Filezilla is a fantastic graphical program for transferring files and can be used on both Windows, Linux, or MacOS. You can download it from their website.

To connect to Viking, enter your details in the boxes towards the top of the screen:

Host:   viking.york.ac.uk
Port:   22

For the username and password, enter your IT Services credentials.

After entering these details and connecting to Viking, your Viking area will appear on the right. You will now be able to click and drag files similar to the file manager. More information can be found in the FileZilla documentation.

Moving data to google drive directly from viking

We know a number of Viking users like to store data on Google Drive. It is possible to copy data directly from Viking to your Google Drive folder. Below we will provide instructions on how to set this up.

Setting up rclone on viking

In order to use rclone, you will need a client-id, the steps for which can be found on the rclone website. You will also need to either have a local install of rclone, or to be doing the setup in a Virtual Desktop.

Login to Viking and navigate to an area on your scratch folder, then load the rclone module.

$ module load rclone

Next, for the first time using rclone, you will need to configure it using the following command

$ rclone config

rclone will then ask you a number of questions, including asking for your client-id. We recommend the following answers:

  1. Action: n - new remote

  2. Name: Choose something sensible without spaces (I used gdrive)

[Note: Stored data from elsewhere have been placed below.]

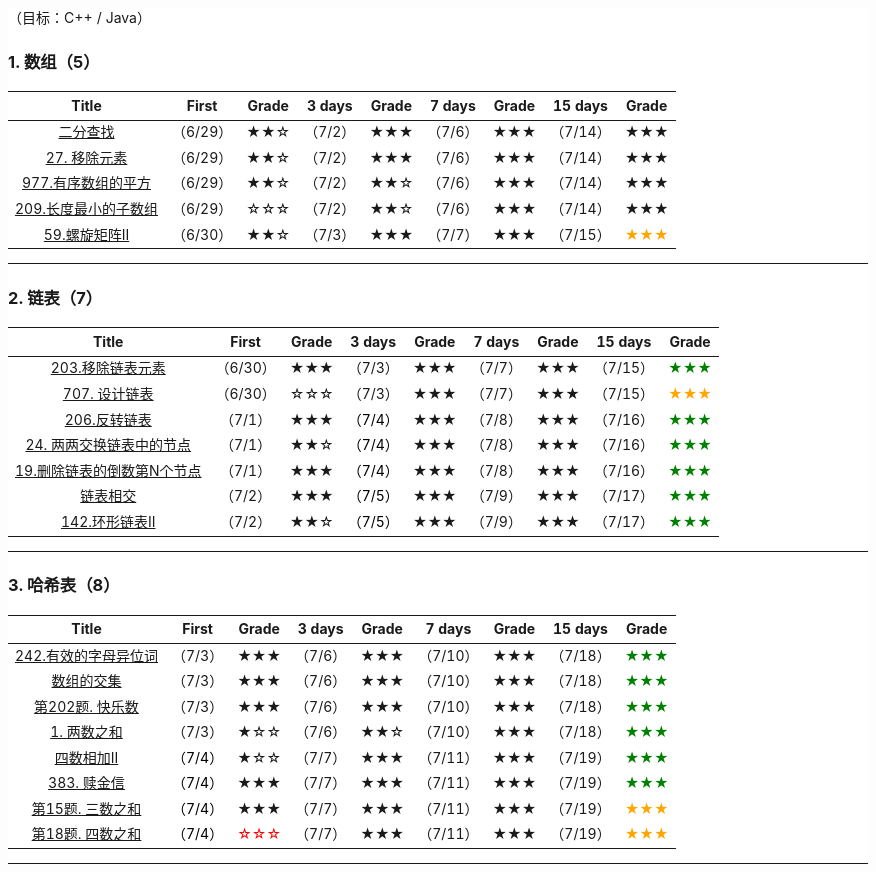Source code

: （目标：C++ / Java）

### 1. 数组（5）

|                            Title                             |  First   | Grade | 3 days  | Grade | 7 days  | Grade | 15 days  |              Grade              |
| :----------------------------------------------------------: | :------: | :---: | :-----: | :---: | :-----: | :---: | :------: | :-----------------------------: |
|   [二分查找](https://leetcode.cn/problems/binary-search/)    | （6/29） |  ★★☆  | （7/2） |  ★★★  | （7/6） |  ★★★  | （7/14） |               ★★★               |
| [27. 移除元素](https://leetcode.cn/problems/remove-element/) | （6/29） |  ★★☆  | （7/2） |  ★★★  | （7/6） |  ★★★  | （7/14） |               ★★★               |
| [977.有序数组的平方](https://leetcode.cn/problems/squares-of-a-sorted-array/) | （6/29） |  ★★☆  | （7/2） |  ★★☆  | （7/6） |  ★★★  | （7/14） |               ★★★               |
| [209.长度最小的子数组](https://leetcode.cn/problems/minimum-size-subarray-sum/) | （6/29） |  ☆☆☆  | （7/2） |  ★★☆  | （7/6） |  ★★★  | （7/14） |               ★★★               |
| [59.螺旋矩阵II](https://leetcode.cn/problems/spiral-matrix-ii/) | （6/30） |  ★★☆  | （7/3） |  ★★★  | （7/7） |  ★★★  | （7/15） | <font color = orange>★★★</font> |

---



### 2. 链表（7）

|                            Title                             |  First   | Grade |               3 days               | Grade | 7 days  | Grade | 15 days  | Grade                           |
| :----------------------------------------------------------: | :------: | :---: | :--------------------------------: | :---: | :-----: | :---: | :------: | ------------------------------- |
| [203.移除链表元素](https://leetcode.cn/problems/remove-linked-list-elements/submissions/) | （6/30） |  ★★★  |              （7/3）               |  ★★★  | （7/7） |  ★★★  | （7/15） | <font color = green>★★★</font>  |
| [707. 设计链表](https://leetcode.cn/problems/design-linked-list/) | （6/30） |  ☆☆☆  |              （7/3）               |  ★★★  | （7/7） |  ★★★  | （7/15） | <font color = orange>★★★</font> |
| [206.反转链表](https://leetcode.cn/problems/reverse-linked-list/) | （7/1）  |  ★★★  | <font color= black >（7/4）</font> |  ★★★  | （7/8） |  ★★★  | （7/16） | <font color = green>★★★</font>  |
| [24. 两两交换链表中的节点](https://leetcode.cn/problems/swap-nodes-in-pairs/submissions/) | （7/1）  |  ★★☆  | <font color= black>（7/4）</font>  |  ★★★  | （7/8） |  ★★★  | （7/16） | <font color = green>★★★</font>  |
| [19.删除链表的倒数第N个节点](https://leetcode.cn/problems/remove-nth-node-from-end-of-list/) | （7/1）  |  ★★★  | <font color= black>（7/4）</font>  |  ★★★  | （7/8） |  ★★★  | （7/16） | <font color = green>★★★</font>  |
| [链表相交](https://leetcode.cn/problems/intersection-of-two-linked-lists/) | （7/2）  |  ★★★  | <font color = black>（7/5）</font> |  ★★★  | （7/9） |  ★★★  | （7/17） | <font color = green>★★★</font>  |
| [142.环形链表II](https://leetcode.cn/problems/linked-list-cycle-ii/) | （7/2）  |  ★★☆  | <font color = black>（7/5）</font> |  ★★★  | （7/9） |  ★★★  | （7/17） | <font color = green>★★★</font>  |

---



### 3. 哈希表（8）

|                            Title                             |                First                |            Grade             | 3 days  | Grade |  7 days  | Grade | 15 days  | Grade                           |
| :----------------------------------------------------------: | :---------------------------------: | :--------------------------: | :-----: | :---: | :------: | :---: | :------: | ------------------------------- |
| [242.有效的字母异位词](https://leetcode.cn/problems/valid-anagram/) |               （7/3）               |             ★★★              | （7/6） |  ★★★  | （7/10） |  ★★★  | （7/18） | <font color = green>★★★</font>  |
| [数组的交集](https://leetcode.cn/problems/intersection-of-two-arrays/submissions/) |               （7/3）               |             ★★★              | （7/6） |  ★★★  | （7/10） |  ★★★  | （7/18） | <font color = green>★★★</font>  |
| [第202题. 快乐数](https://leetcode.cn/problems/happy-number/submissions/) |               （7/3）               |             ★★★              | （7/6） |  ★★★  | （7/10） |  ★★★  | （7/18） | <font color = green>★★★</font>  |
| [1. 两数之和](https://leetcode.cn/problems/two-sum/submissions/) |               （7/3）               |             ★☆☆              | （7/6） |  ★★☆  | （7/10） |  ★★★  | （7/18） | <font color = green>★★★</font>  |
| [四数相加II](https://leetcode.cn/problems/4sum-ii/submissions/) | <font color = black> （7/4）</font> |             ★☆☆              | （7/7） |  ★★★  | （7/11） |  ★★★  | （7/19） | <font color = green>★★★</font>  |
| [383. 赎金信](https://leetcode.cn/problems/ransom-note/submissions/) | <font color = black> （7/4）</font> |             ★★★              | （7/7） |  ★★★  | （7/11） |  ★★★  | （7/19） | <font color = green>★★★</font>  |
| [第15题. 三数之和](https://leetcode.cn/problems/3sum/submissions/) | <font color = black> （7/4）</font> |             ★★★              | （7/7） |  ★★★  | （7/11） |  ★★★  | （7/19） | <font color = orange>★★★</font> |
| [第18题. 四数之和](https://leetcode.cn/problems/4sum/submissions/) | <font color = black>（7/4）</font>  | <font color = red>☆☆☆</font> | （7/7） |  ★★★  | （7/11） |  ★★★  | （7/19） | <font color = orange>★★★</font> |

---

  3. Storage: Google Drive (NB: do not select “Google Cloud Storage”)

  4. Application Client Id: See step above to create an ID

  5. Client Secret: See step above to create an ID

  6. Scope: drive.file (or drive if you want to be able to download files from Google Drive onto Viking)

  7. Enter - ID of the root folder

  8. Service account credentials: Enter to leave empty

  9. Edit advanced config: n

  10. Web browser authenticate: n (or Yes if in a Virtual Desktop)

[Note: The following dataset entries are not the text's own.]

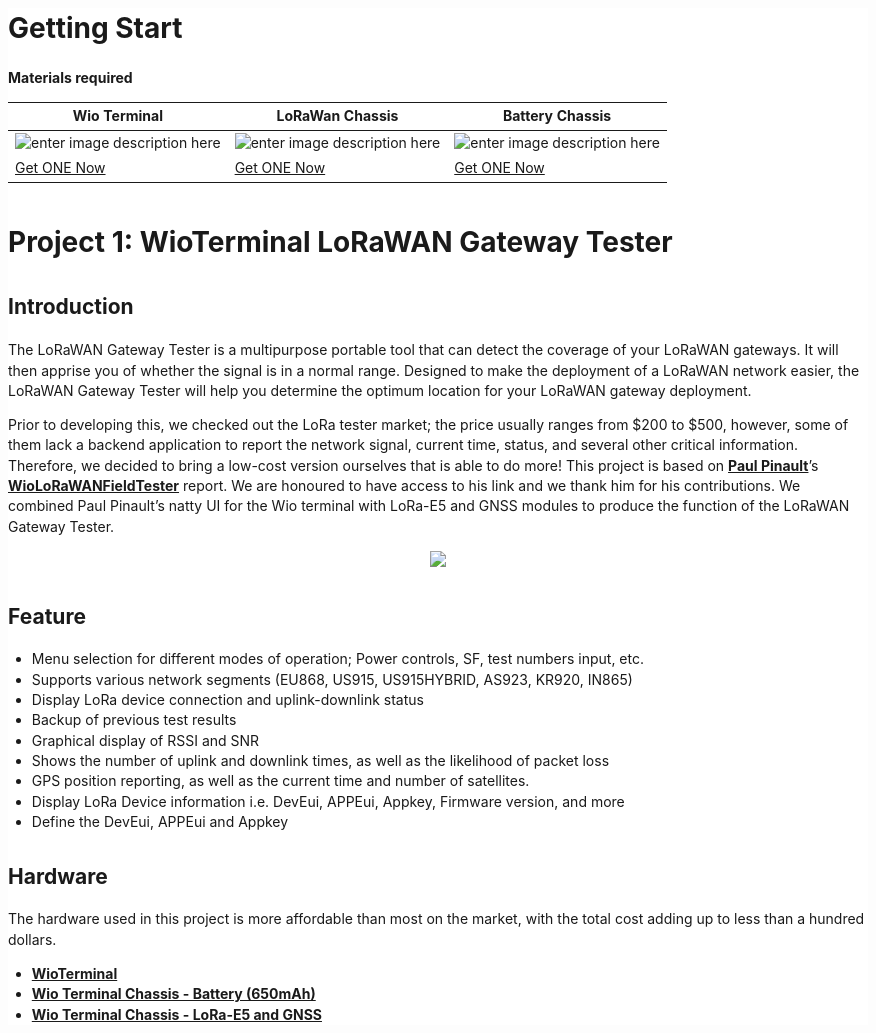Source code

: # Getting Start

**Materials required**


| Wio Terminal | LoRaWan Chassis | Battery Chassis |
|--------------|-------------|-----------------|
|![enter image description here](https://files.seeedstudio.com/wiki/LoRa_WioTerminal/img/Wio-Terminal-Wiki.jpg)|![enter image description here](https://files.seeedstudio.com/wiki/LoRa_WioTerminal/img/114992728_Feature-14.png)|![enter image description here](https://files.seeedstudio.com/wiki/LoRa_WioTerminal/img/45.png)
|[Get ONE Now](https://www.seeedstudio.com/Wio-Terminal-p-4509.html)|[Get ONE Now](https://www.seeedstudio.com/Wio-Terminal-Chassis-LoRa-E5-and-GNSS-p-5053.html)|[Get ONE Now](https://www.seeedstudio.com/Wio-Terminal-Chassis-Battery-650mAh-p-4756.html)|


# Project 1: WioTerminal LoRaWAN Gateway Tester

## Introduction

The LoRaWAN Gateway Tester is a multipurpose portable tool that can detect the coverage of your LoRaWAN gateways. It will then apprise you of whether the signal is in a normal range. Designed to make the deployment of a LoRaWAN network easier, the LoRaWAN Gateway Tester will help you determine the optimum location for your LoRaWAN gateway deployment.

Prior to developing this, we checked out the LoRa tester market; the price usually ranges from $200 to $500, however, some of them lack a backend application to report the network signal, current time, status, and several other critical information. Therefore, we decided to bring a low-cost version ourselves that is able to do more! This project is based on [**Paul Pinault**](https://github.com/disk91/WioLoRaWANFieldTester)’s [**WioLoRaWANFieldTester**](https://www.disk91.com/2021/technology/lora/low-cost-lorawan-field-tester/) report. We are honoured to have access to his link and we thank him for his contributions. We combined Paul Pinault’s natty UI for the Wio terminal with LoRa-E5 and GNSS modules to produce the function of the LoRaWAN Gateway Tester.


<div align=center><img width = 600 src="https://files.seeedstudio.com/wiki/LoRa_WioTerminal/%E5%9C%BA%E6%99%AF%E5%9B%BE2.jpg"/></div>

## Feature

- Menu selection for different modes of operation; Power controls, SF, test numbers input, etc.
- Supports various network segments (EU868, US915, US915HYBRID, AS923, KR920, IN865)
- Display LoRa device connection and uplink-downlink status
- Backup of previous test results
- Graphical display of RSSI and SNR
- Shows the number of uplink and downlink times, as well as the likelihood of packet loss
- GPS position reporting, as well as the current time and number of satellites.
- Display LoRa Device information i.e. DevEui, APPEui, Appkey, Firmware version, and more
- Define the DevEui, APPEui and Appkey

## Hardware 
The hardware used in this project is more affordable than most on the market, with the total cost adding up to less than a hundred dollars.

- [**WioTerminal**](https://www.seeedstudio.com/Wio-Terminal-p-4509.html)
- [**Wio Terminal Chassis - Battery (650mAh)**](https://www.seeedstudio.com/Wio-Terminal-Chassis-Battery-650mAh-p-4756.html)
- [**Wio Terminal Chassis - LoRa-E5 and GNSS**](https://www.seeedstudio.com/Wio-Terminal-p-4509.html)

  11. Follow the steps to authenticate locally

  12. Configure this as a Shared Drive: n

  13. y - This is okay

  14. q

You are now ready to transfer files from Viking to your Google Drive. This can be done with the following command

$ rclone copy directory_to_copy/ gdrive:viking-data

Note

  • directory_to_copy is the directory of files you wish to transfer

  • gdrive is the name you gave earlier when configuring rclone

  • viking-data is the name of the folder your files will be moved to inside your google drive

If you login into Google Drive you should see the files from directory_to_copy inside a folder named viking-data

Hint

If you see the following error message please check you are not trying to sync to a Shared Drive (previously known as Team Drives) instead. If you are trying to sync to a team drive you will need to amend question 12 to y.

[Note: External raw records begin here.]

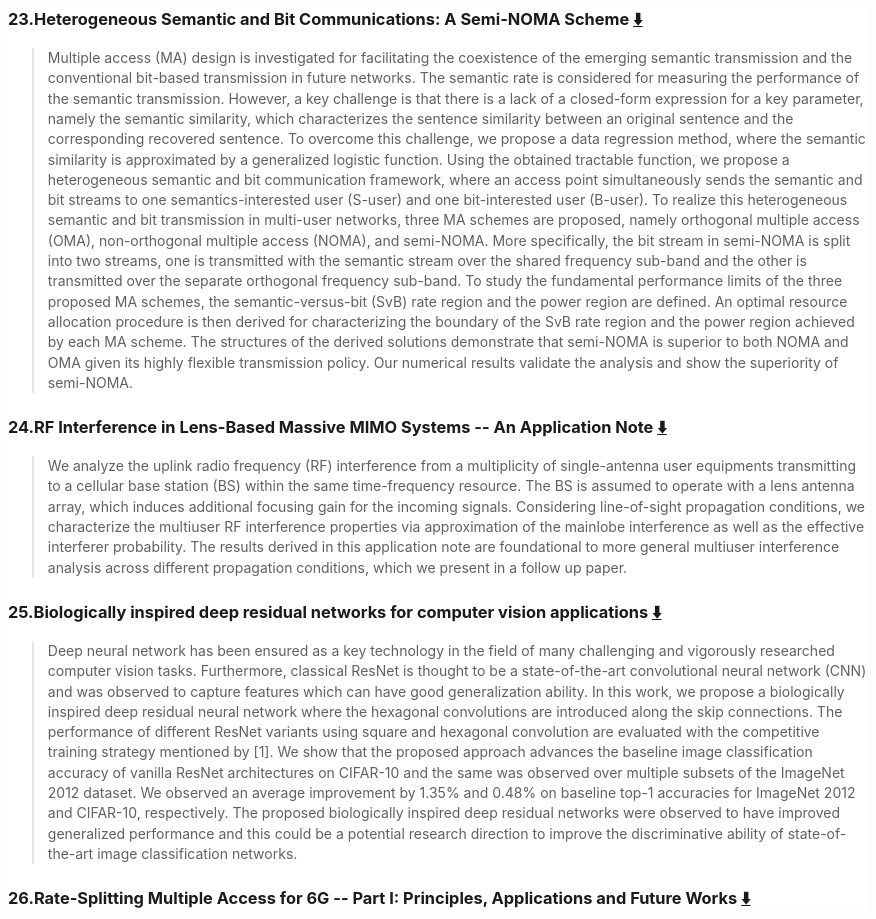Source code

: ### 23.Heterogeneous Semantic and Bit Communications: A Semi-NOMA Scheme  [ :arrow_down: ](https://arxiv.org/pdf/2205.02620.pdf)
>  Multiple access (MA) design is investigated for facilitating the coexistence of the emerging semantic transmission and the conventional bit-based transmission in future networks. The semantic rate is considered for measuring the performance of the semantic transmission. However, a key challenge is that there is a lack of a closed-form expression for a key parameter, namely the semantic similarity, which characterizes the sentence similarity between an original sentence and the corresponding recovered sentence. To overcome this challenge, we propose a data regression method, where the semantic similarity is approximated by a generalized logistic function. Using the obtained tractable function, we propose a heterogeneous semantic and bit communication framework, where an access point simultaneously sends the semantic and bit streams to one semantics-interested user (S-user) and one bit-interested user (B-user). To realize this heterogeneous semantic and bit transmission in multi-user networks, three MA schemes are proposed, namely orthogonal multiple access (OMA), non-orthogonal multiple access (NOMA), and semi-NOMA. More specifically, the bit stream in semi-NOMA is split into two streams, one is transmitted with the semantic stream over the shared frequency sub-band and the other is transmitted over the separate orthogonal frequency sub-band. To study the fundamental performance limits of the three proposed MA schemes, the semantic-versus-bit (SvB) rate region and the power region are defined. An optimal resource allocation procedure is then derived for characterizing the boundary of the SvB rate region and the power region achieved by each MA scheme. The structures of the derived solutions demonstrate that semi-NOMA is superior to both NOMA and OMA given its highly flexible transmission policy. Our numerical results validate the analysis and show the superiority of semi-NOMA.      
### 24.RF Interference in Lens-Based Massive MIMO Systems -- An Application Note  [ :arrow_down: ](https://arxiv.org/pdf/2205.02607.pdf)
>  We analyze the uplink radio frequency (RF) interference from a multiplicity of single-antenna user equipments transmitting to a cellular base station (BS) within the same time-frequency resource. The BS is assumed to operate with a lens antenna array, which induces additional focusing gain for the incoming signals. Considering line-of-sight propagation conditions, we characterize the multiuser RF interference properties via approximation of the mainlobe interference as well as the effective interferer probability. The results derived in this application note are foundational to more general multiuser interference analysis across different propagation conditions, which we present in a follow up paper.      
### 25.Biologically inspired deep residual networks for computer vision applications  [ :arrow_down: ](https://arxiv.org/pdf/2205.02551.pdf)
>  Deep neural network has been ensured as a key technology in the field of many challenging and vigorously researched computer vision tasks. Furthermore, classical ResNet is thought to be a state-of-the-art convolutional neural network (CNN) and was observed to capture features which can have good generalization ability. In this work, we propose a biologically inspired deep residual neural network where the hexagonal convolutions are introduced along the skip connections. The performance of different ResNet variants using square and hexagonal convolution are evaluated with the competitive training strategy mentioned by [1]. We show that the proposed approach advances the baseline image classification accuracy of vanilla ResNet architectures on CIFAR-10 and the same was observed over multiple subsets of the ImageNet 2012 dataset. We observed an average improvement by 1.35% and 0.48% on baseline top-1 accuracies for ImageNet 2012 and CIFAR-10, respectively. The proposed biologically inspired deep residual networks were observed to have improved generalized performance and this could be a potential research direction to improve the discriminative ability of state-of-the-art image classification networks.      
### 26.Rate-Splitting Multiple Access for 6G -- Part I: Principles, Applications and Future Works  [ :arrow_down: ](https://arxiv.org/pdf/2205.02548.pdf)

2021/08/16 11:33:23 Fatal error: listing Team Drives failed: googleapi: Error 403: Insufficient Permission: Request had insufficient authentication scopes., insufficientPermissions

Dropoff service

The York DropOff Service is a web page that lets you easily and securely exchange files up to 128G with University staff and students or external people. Files are automatically deleted after 14 days and all files are transferred across the network securely encrypted.